• [AIM OF THE TASK]:
Copy the listing from the line containing "Which among man" through its end, both included, and swap "man in white t-shirt" for "man in gray t-shirt". Leave everything else unchanged.

[Scene geometry reasoning data]

------

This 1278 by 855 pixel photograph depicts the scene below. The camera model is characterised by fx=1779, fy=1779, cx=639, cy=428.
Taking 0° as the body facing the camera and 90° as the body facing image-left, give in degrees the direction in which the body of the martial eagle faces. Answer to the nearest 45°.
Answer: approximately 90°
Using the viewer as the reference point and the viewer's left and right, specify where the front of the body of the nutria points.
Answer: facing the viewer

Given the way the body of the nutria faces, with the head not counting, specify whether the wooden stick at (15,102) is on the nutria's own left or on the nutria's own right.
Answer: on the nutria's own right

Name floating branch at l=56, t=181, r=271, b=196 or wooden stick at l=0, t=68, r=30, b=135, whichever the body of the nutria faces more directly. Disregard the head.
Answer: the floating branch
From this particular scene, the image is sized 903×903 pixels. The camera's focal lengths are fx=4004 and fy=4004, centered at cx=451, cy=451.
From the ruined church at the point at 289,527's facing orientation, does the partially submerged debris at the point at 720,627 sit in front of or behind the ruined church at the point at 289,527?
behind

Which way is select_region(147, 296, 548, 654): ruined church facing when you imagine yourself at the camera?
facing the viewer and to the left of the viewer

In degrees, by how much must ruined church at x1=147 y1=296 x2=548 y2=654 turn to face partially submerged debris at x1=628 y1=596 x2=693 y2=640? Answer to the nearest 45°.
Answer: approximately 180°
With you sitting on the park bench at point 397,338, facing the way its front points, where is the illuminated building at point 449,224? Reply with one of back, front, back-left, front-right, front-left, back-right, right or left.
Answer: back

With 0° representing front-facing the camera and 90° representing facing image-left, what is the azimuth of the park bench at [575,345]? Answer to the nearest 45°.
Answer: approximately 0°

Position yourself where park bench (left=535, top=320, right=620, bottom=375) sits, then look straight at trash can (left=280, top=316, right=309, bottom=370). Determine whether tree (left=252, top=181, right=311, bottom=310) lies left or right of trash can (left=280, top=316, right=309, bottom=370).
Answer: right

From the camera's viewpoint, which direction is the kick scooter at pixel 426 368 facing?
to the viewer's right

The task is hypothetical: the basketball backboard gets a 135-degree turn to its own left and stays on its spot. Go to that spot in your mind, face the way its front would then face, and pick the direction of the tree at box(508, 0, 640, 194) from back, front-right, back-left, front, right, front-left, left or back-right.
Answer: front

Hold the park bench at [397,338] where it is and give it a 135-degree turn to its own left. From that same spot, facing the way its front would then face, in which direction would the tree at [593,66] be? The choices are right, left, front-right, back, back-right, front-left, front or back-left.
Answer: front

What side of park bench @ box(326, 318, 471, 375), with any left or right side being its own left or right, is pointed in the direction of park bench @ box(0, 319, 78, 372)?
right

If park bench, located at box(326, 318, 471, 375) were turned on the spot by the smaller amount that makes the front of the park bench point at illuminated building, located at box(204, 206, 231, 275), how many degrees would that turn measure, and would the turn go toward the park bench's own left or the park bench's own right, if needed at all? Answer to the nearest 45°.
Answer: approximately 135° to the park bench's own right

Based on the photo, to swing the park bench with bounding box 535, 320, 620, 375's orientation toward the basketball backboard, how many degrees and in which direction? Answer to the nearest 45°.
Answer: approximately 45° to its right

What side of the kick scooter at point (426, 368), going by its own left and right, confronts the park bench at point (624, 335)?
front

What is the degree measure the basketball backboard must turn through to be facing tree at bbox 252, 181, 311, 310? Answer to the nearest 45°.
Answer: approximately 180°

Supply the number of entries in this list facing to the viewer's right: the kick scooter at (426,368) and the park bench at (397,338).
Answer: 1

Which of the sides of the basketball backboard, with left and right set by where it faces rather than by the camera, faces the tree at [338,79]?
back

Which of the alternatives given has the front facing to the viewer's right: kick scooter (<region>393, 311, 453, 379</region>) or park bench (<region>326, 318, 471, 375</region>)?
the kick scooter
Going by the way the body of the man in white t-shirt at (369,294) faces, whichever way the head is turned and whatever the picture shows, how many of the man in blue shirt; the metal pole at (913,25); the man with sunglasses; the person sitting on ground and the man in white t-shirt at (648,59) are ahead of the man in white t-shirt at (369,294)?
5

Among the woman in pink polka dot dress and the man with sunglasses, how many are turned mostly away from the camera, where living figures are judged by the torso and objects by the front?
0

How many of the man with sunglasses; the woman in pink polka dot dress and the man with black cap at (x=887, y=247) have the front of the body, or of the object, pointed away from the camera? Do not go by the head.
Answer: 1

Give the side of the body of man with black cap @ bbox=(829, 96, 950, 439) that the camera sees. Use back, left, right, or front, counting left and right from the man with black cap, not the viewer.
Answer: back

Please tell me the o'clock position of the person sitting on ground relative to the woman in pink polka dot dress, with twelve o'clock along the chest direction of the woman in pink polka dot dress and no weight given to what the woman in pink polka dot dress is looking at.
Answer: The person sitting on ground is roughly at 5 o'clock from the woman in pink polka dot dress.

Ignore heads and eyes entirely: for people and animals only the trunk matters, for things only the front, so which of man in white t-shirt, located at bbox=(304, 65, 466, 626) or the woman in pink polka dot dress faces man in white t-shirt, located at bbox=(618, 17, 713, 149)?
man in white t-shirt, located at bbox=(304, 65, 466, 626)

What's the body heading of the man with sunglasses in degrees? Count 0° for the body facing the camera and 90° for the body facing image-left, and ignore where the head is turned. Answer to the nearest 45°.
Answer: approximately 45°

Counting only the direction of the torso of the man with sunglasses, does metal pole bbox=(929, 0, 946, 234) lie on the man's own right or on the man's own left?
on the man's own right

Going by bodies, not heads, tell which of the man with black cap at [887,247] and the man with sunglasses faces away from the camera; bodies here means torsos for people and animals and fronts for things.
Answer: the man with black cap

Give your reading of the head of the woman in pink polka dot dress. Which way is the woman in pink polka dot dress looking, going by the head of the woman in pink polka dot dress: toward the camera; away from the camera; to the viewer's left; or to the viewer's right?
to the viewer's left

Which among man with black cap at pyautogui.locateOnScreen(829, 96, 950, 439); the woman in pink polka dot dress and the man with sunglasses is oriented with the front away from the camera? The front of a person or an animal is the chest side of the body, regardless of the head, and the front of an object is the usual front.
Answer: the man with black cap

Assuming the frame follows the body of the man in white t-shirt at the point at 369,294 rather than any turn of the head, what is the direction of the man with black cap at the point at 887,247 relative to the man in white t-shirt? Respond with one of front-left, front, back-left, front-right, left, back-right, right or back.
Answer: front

------

• [REPLY TO THE TASK]:
Which among man with black cap at pyautogui.locateOnScreen(829, 96, 950, 439); the woman in pink polka dot dress and the man with sunglasses is oriented with the front away from the camera? The front of a person or an animal is the chest side of the body, regardless of the head, and the front of an object is the usual front.
Answer: the man with black cap

Assuming the frame follows the body of the man in gray t-shirt at the point at 369,294 rather than any turn of the head, what is the direction of the man with black cap at the point at 887,247 relative to the man in gray t-shirt? Respond with one of front-left, front, back-left, front-right, left, back-right, right or back.
Answer: front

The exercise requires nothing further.